A year ago, the CSUF economists at the Woods Center for Economic Analysis and Forecasting delivered a more bearish outlook on the local and national economies. They predicted a mild recession in the second half of 2024. That never materialized, perhaps, Puri said, because the Fed launched its efforts to tame inflation, at least for the moment.
Both Puri and Farka expressed concerns over a business slowdown, should the minimum wage in California continue to rise. The state’s hourly wage floor rises to $16.50 from $16 hourly on Jan.1.
“If wages keep growing at the rate they are, we’re never going to get this inflation rate down to 2%,” Farka said. “It’s inflationary and will increase youth unemployment.”
Also see: How inflation concerns could doom California’s proposition to increase minimum wage
On an annualized basis, unemployment rates have risen across the board to 4% this year from 3.2% in 2022.

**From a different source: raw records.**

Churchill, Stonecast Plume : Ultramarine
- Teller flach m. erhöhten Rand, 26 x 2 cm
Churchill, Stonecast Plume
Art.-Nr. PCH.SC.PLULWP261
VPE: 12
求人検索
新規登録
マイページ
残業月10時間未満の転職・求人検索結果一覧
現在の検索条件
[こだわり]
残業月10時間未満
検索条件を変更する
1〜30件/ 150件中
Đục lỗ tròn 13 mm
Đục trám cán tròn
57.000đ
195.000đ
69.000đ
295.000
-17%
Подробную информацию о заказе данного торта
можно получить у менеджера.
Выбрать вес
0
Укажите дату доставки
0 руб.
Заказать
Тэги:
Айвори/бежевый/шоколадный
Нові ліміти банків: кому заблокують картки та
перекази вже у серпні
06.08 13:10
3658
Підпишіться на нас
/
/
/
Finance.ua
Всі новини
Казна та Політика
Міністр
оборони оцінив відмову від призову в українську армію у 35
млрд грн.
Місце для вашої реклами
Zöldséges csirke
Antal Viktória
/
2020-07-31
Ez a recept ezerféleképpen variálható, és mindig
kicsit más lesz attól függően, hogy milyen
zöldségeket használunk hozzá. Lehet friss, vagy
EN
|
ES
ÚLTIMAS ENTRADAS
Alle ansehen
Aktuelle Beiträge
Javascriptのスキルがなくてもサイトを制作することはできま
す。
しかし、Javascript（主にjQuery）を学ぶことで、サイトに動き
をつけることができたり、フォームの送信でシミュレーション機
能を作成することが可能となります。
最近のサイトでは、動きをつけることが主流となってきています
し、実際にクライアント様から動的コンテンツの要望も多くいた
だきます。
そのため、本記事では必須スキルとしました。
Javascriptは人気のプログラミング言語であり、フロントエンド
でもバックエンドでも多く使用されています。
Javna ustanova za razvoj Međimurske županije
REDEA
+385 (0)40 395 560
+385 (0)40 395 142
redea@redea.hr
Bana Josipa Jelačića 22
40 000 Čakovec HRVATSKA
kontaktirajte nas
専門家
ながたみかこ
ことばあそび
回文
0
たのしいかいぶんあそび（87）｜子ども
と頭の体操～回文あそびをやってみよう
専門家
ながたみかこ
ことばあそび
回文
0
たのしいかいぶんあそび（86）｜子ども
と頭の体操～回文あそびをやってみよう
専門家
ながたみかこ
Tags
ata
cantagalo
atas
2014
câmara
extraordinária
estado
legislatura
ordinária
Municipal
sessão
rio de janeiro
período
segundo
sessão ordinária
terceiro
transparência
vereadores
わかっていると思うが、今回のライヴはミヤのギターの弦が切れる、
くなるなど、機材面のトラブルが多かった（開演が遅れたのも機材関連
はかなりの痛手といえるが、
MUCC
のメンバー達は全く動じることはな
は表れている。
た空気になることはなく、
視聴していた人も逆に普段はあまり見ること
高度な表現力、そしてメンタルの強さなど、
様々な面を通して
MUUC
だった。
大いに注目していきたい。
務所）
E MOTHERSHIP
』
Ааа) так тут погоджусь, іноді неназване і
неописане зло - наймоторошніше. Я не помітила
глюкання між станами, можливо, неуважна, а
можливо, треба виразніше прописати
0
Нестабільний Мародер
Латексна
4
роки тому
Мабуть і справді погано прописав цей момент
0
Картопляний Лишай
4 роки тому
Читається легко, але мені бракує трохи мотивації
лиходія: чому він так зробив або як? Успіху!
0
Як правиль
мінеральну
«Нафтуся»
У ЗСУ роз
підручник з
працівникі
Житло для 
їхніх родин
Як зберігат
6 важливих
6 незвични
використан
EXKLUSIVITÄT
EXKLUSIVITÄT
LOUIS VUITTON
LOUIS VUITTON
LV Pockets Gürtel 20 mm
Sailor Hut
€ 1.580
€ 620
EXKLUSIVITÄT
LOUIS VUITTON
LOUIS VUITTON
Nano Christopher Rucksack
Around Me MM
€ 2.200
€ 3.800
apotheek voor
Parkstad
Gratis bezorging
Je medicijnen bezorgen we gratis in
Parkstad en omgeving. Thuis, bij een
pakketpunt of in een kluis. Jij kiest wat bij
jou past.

Other forecast highlights include:
— The Woods Center index of Orange County business sentiment — based on a quarterly survey of Orange County executives — shows business confidence improving in the last quarter of 2024, reflecting a more positive outlook. Despite the improvement, the index — which rose to 73.4 from 66 in the previous quarter on a 100 point scale — is still below its long-term average, indicating that Orange County business executives remain cautious about the economic environment.
— The survey, conducted in late September, found that one in four Orange County business respondents rated inflation as their most important concern, followed by government deficits, interest rates, geopolitical risks, labor shortages and insurance costs.
— A majority of 58.5% of business leaders surveyed said that their business had not been affected by the uncertainty surrounding the November election, 22% had postponed some plans and 17.1% indicated that they had scaled back on their expansions.